Aristide, who was ousted in a 2004 armed rebellion but still commands a fanatical following among Haiti’s poor, said he was flying home from South Africa despite the United States urging him to hold off until after the election.

"The great day has arrived," Aristide said in Johannesburg Thursday. He was expected to arrive Friday, a homecoming that adds another element of volatility to Haitian politics and could make the next president’s task even more difficult.

Haiti is one of the world’s poorest countries, and reconstruction efforts following an earthquake that killed at least 250,000 people last year are moving slowly.
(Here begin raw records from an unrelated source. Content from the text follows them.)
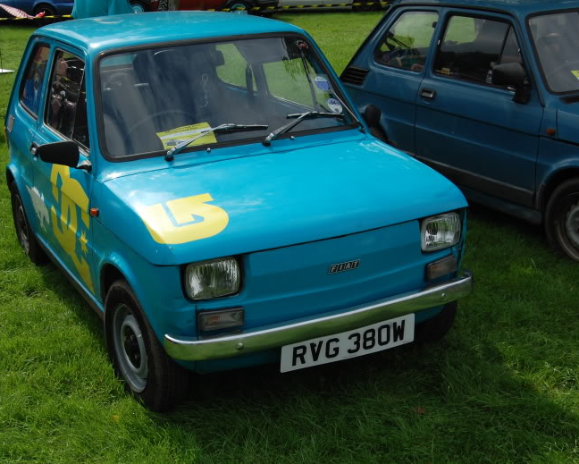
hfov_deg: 35.9
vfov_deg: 29.2
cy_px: 228
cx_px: 232
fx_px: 891
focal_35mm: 52
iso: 200
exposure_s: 1/400
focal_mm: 30
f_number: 10
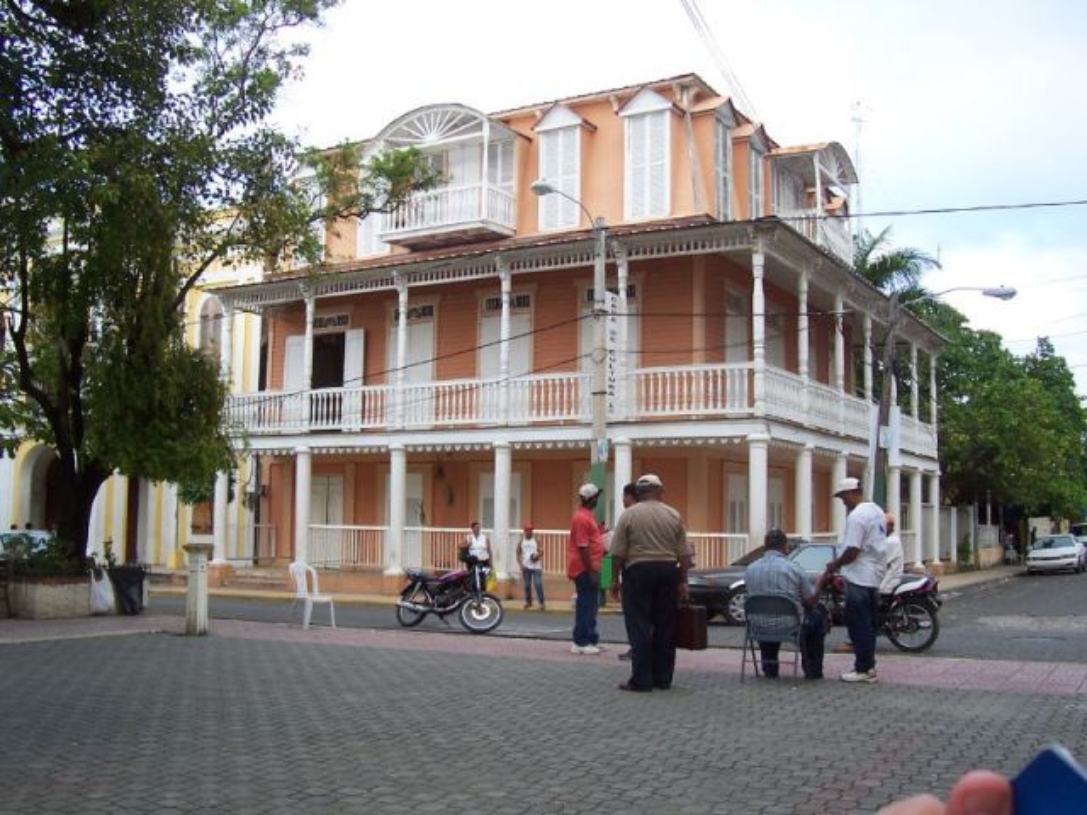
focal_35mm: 37
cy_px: 408
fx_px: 1162
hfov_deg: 50.1
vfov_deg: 38.7
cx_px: 544
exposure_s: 1/180
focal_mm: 5.6
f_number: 2.8
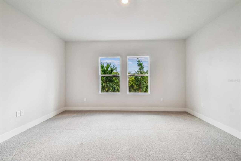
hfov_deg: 100.4
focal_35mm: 15
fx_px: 100
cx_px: 120
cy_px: 80
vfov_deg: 77.3
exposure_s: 1/200
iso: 100
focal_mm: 10
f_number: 7.1
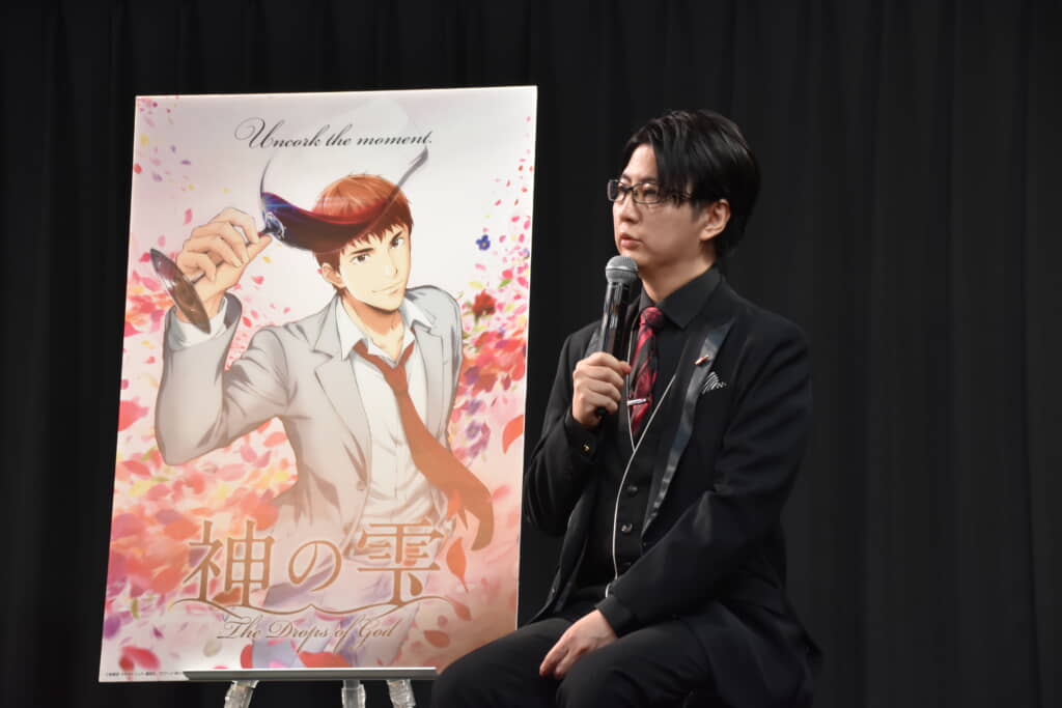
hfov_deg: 17.1
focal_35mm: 120
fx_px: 3540
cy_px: 354
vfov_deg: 11.4
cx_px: 531
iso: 800
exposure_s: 1/125
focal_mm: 80
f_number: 5.6
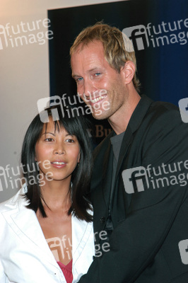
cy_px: 142
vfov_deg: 14.4
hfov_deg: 9.6
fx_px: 1118
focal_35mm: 142
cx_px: 94
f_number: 5.6
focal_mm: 95
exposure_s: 1/125
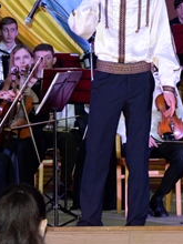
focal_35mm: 210
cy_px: 33
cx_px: 153
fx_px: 1480
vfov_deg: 9.4
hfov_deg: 7.1
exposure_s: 1/60
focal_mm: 50
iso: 1400
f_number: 5
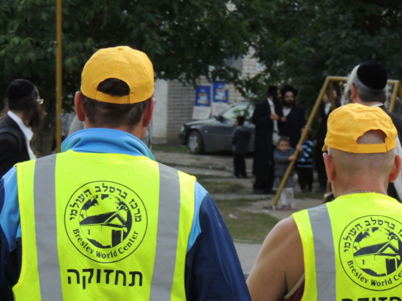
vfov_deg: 8.6
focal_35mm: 173
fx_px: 2009
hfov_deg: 11.4
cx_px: 246
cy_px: 232
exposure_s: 1/400
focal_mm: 18.7
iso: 250
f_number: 4.2
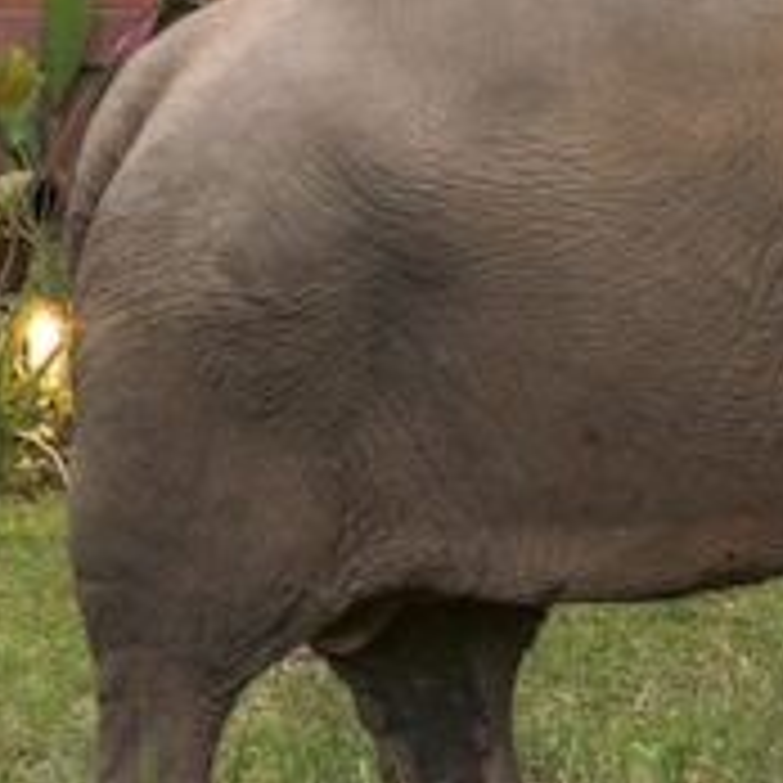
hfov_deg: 3.3
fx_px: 13435
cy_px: -54
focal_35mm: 525
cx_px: 2030
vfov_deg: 3.3
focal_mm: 105
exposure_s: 1/100
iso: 1600
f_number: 3.2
Aristide, 57, is its most popular politician, but also its most divisive.

The election is being closely watched by the United States and other Western donors that have invested heavily in trying to steer the fragile Caribbean state to lasting stability and bankrolling its recovery from the earthquake.

Michel "Sweet Mickey" Martelly, a carnival music star with no government experience, goes up against opposition matriarch and law professor Mirlande Manigat in Sunday’s vote.

Manigat, 70, won most votes in the first round of voting in November but Martelly, a popular and wealthy 50-year-old star of Haiti’s Konpa carnival music, has taken a lead in polls.

"It’s a big challenge for democracy in Haiti," said Gregory Brandt, president of the Franco-Haitian Chamber of Commerce and an adviser to Manigat. "It’s the first time there is a second round, and the first time there is this contrast" in personalities.

As if the risk of political instability was not already high enough in the Western Hemisphere’s least developed and most volatile country, Aristide’s return adds another unpredictable ingredient to the mix.

"It’s a wild card," said Ambassador Colin Granderson, who heads the Organization of American States/Caribbean Community observer mission to the elections.

The United States, which flew Aristide out of Haiti during the rebellion against him seven years ago in what he termed a "kidnapping", had wanted him to stay away until after Sunday, believing he could destabilize the country.

His critics fear Aristide will try to influence the election and then jump back into politics, but his aides say he plans instead to get involved in education.

INSTABILITY

Even without the complication of Aristide’s return, Haiti’s electoral officials and foreign aid partners desperately hope the election will not descend into the chaos, unrest and fraud allegations that marred the first round of voting on Nov. 28.

The run-off campaign has generally been calm but Granderson is concerned by a "deterioration of the rhetoric" over the last week, which also saw reports of Manigat rallies being disrupted by stone-throwing supporters of Martelly.

Electoral authorities have intensified a public information offensive to try to avoid the confusion in the first round, when many voters could not find where to cast their ballots.

Martelly shrugs off critics’ claims that past outlandish stage antics like stripping in public and wearing wigs make him unsuitable for president, and he has drawn large crowds in an energized campaign that projects him as a straight-talking man of the people.

"This campaign is not about Mickey Martelly. It’s a campaign to send all of Haiti’s children to school for free," he told cheering supporters at one rally this week. His populist message taps into the impoverished population’s huge, unsatisfied needs in almost every aspect of daily life.

Manigat is a Sorbonne-educated constitutional expert, former senator and wife of former President Leslie Manigat, who was ousted in a coup shortly after his 1988 election.

She portrays Martelly as a dangerously inexperienced novice and has accused his fanatical young followers, who often wear or display the Martelly party color of pink, of attacking her campaign rallies, calling them a "pink militia".

She argues such militias inspired by a populist personality could be the first signs of a dictatorship in the making.

By contrast, Manigat says, she has the background and the experience to be a conciliator of Haiti’s fractious political forces and unite them around the goal of reconstruction.

"We need calm and serenity for these elections," she said, adding it would be preferable if Aristide came home after the vote because his presence could cause "agitation".